Moody is actually the one who got Burdick, a math teacher at the Lake Placid Elementary School, into district sports. She noticed his enthusiasm at his daughter’s games and figured he’d fit right in as a coach.

“I came to games because I was watching my daughter (Courtney),” he said. “Donna saw how involved I was as the loud parent and knew I was teaching, so she asked me if I wanted to pursue coaching.

“At the time, I went to all of Courtney’s games. She did not allow me to coach her, so I coached levels below her and gradually worked my way up as she got out of those programs. I never did coach her directly. That was her wish.”

For the past 15 years, Burdick has coached basketball, softball and soccer.

The main challenge for Burdick in his new role as athletic director is finding adults and students to participate in sports.

“I think typical challenges with any athletic director are finding enough quality coaches and keeping their certifications up to date,” he said. “The state continues to add layers of responsibilities for coaches to stay certified, especially those who are not teaching. So that’s one challenge. There’s also been a kind of a natural national drop off in the number of athletes that are competing. The percentages are dropping, not significantly, but when you take two kids out of a class of a smaller school, you know, that can have an impact. So I think maintaining those numbers and maintaining the interest is kind of a continuing need for all coaches especially in the smaller schools.”

Connecting with kids while they’re young will keep them in the athletic program, Burdick said.

“I think it all starts at the youth programs. One of the things that I hope to continue, and most of our coaches are wonderful at it, is I feel the varsity coach should be the manager of the entire program and that starts at the youth level. Some of our coaches are amazing and do some amazing things and work with our youth all the time. I just think if we continue to do that and build on it, that’s how you keep numbers up.”

A lot of what an athletic director does in 2018 is attached to communication and administration skills, Burdick said.

“There’s a lot more reliance on the social media aspect – emails, group texts, different levels of social media,” he said. “I think that’s continuing to grow. The other piece is there are a lot of different mandates by the state, and that’s kind of changed what athletic directors need to do. They’ve added certainly a layer of paperwork that wasn’t part of the deal 50 years ago.”

Burdick originally moved to Lake Placid in 1985 when he got a job working for Stewart’s Shops.

“It wasn’t my intention,” he said. “I had gone to college initially for teaching, got sidetracked and worked for Stewart’s. That’s how I ended up in the community. I went over to this shop here in Lake Placid and was a store manager there for 16 years. Then I went back to school to finish my master’s (degree). It was very fortunate I could stay here in Lake Placid and teach.”

In his 33 years in Lake Placid, Burdick said the biggest change he’s seen is school enrollment. It’s gone down.
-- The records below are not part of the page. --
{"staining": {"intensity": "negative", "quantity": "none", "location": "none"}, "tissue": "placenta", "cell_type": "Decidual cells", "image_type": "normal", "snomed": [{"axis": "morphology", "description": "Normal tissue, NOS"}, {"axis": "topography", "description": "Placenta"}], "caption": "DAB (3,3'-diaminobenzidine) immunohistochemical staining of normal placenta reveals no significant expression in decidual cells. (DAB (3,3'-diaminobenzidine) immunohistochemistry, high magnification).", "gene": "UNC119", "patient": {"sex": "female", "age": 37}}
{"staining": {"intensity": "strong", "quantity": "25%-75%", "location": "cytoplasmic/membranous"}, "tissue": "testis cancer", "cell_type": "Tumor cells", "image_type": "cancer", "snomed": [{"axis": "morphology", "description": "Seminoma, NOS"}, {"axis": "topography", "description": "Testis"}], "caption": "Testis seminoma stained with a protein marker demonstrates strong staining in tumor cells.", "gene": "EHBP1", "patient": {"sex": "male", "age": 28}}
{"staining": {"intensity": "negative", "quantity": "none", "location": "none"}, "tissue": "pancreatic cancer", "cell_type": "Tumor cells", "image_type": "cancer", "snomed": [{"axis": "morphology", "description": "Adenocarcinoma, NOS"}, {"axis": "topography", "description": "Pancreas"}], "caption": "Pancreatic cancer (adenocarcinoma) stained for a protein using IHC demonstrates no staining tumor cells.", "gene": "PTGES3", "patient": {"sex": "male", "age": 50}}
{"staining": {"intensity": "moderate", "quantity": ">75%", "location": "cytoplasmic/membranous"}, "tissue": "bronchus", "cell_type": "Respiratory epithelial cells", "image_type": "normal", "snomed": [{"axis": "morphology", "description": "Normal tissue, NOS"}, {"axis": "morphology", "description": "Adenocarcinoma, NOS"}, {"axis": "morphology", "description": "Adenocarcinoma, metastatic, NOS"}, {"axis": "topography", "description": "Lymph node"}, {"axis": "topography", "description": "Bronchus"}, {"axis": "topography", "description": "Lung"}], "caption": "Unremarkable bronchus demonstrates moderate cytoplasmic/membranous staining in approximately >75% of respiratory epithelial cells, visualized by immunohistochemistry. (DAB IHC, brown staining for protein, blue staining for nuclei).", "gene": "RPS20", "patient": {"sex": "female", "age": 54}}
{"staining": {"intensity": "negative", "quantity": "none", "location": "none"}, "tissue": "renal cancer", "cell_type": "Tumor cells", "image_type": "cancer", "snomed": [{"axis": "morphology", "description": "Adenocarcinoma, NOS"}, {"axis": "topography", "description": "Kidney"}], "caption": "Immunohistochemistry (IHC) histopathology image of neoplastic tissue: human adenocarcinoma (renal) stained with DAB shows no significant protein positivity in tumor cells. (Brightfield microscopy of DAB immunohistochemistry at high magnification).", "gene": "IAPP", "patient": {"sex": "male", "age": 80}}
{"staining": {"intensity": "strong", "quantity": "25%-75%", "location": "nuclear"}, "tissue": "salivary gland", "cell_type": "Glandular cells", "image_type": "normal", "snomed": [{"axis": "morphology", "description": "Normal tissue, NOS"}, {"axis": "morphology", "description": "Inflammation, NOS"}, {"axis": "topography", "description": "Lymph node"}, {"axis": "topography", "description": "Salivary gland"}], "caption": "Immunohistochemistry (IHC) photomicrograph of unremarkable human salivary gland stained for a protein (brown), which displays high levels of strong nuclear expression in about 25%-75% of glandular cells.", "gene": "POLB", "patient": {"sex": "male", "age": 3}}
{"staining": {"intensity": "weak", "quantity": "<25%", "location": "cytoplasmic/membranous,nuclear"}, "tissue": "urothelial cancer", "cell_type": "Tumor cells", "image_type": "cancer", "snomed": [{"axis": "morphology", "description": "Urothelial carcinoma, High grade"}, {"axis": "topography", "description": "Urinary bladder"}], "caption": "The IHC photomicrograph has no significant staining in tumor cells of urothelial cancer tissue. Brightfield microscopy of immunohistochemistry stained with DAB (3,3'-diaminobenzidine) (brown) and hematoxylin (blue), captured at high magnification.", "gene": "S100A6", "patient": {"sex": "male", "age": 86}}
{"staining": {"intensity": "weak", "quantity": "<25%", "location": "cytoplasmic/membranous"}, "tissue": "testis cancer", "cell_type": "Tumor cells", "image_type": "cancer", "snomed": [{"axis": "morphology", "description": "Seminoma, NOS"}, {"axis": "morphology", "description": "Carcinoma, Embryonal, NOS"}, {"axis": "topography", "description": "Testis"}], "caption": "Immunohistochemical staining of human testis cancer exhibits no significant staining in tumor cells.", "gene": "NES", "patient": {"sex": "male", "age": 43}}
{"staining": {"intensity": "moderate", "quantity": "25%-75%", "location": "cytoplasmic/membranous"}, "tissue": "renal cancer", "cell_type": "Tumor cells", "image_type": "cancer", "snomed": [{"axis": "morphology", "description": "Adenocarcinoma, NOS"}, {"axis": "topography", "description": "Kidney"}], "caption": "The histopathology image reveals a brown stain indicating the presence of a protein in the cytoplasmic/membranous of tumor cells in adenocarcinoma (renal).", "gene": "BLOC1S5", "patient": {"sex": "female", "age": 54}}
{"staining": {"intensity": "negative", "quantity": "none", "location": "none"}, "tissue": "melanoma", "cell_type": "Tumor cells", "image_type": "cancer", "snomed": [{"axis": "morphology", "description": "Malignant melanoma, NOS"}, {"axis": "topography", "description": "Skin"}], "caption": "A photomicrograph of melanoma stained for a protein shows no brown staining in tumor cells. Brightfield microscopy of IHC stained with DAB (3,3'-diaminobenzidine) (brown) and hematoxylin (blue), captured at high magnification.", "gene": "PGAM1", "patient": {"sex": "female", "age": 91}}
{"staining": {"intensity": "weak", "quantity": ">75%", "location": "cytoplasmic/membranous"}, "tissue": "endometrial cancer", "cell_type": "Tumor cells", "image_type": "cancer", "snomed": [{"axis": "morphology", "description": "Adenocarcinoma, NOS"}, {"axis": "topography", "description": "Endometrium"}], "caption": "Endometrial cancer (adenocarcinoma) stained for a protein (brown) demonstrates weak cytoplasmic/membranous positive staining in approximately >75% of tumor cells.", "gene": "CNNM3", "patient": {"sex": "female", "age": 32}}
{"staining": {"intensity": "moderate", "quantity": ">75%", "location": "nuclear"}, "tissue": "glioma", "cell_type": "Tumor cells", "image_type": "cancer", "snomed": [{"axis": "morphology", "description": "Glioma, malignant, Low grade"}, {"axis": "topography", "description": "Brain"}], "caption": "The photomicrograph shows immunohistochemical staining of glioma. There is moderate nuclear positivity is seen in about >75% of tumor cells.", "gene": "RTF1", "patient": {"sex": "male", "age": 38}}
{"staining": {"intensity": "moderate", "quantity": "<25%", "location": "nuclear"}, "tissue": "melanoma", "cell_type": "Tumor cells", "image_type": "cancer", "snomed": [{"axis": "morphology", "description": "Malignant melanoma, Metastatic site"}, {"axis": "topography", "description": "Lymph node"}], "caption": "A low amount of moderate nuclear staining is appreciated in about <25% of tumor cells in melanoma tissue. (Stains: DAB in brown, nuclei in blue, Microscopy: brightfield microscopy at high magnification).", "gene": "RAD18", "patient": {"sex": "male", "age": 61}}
He said it’s not unique to Lake Placid, but it is definitely noticeable.

“I think my daughter’s class, which was 10 years ago, graduated in the 70s,” he said. “A typical graduating class now is probably in the mid-40s to 50. That’s been significant, and that’s the whole area that’s the biggest change, I think, which has made some programs have to trim down. There are fewer [junior varsity] teams. That’s more of a continuing trend, and there are more merging teams, too. We have quite a number of sports that we’ve merged with Saranac Lake. Keene has joined us with some kids. That probably will continue to grow.”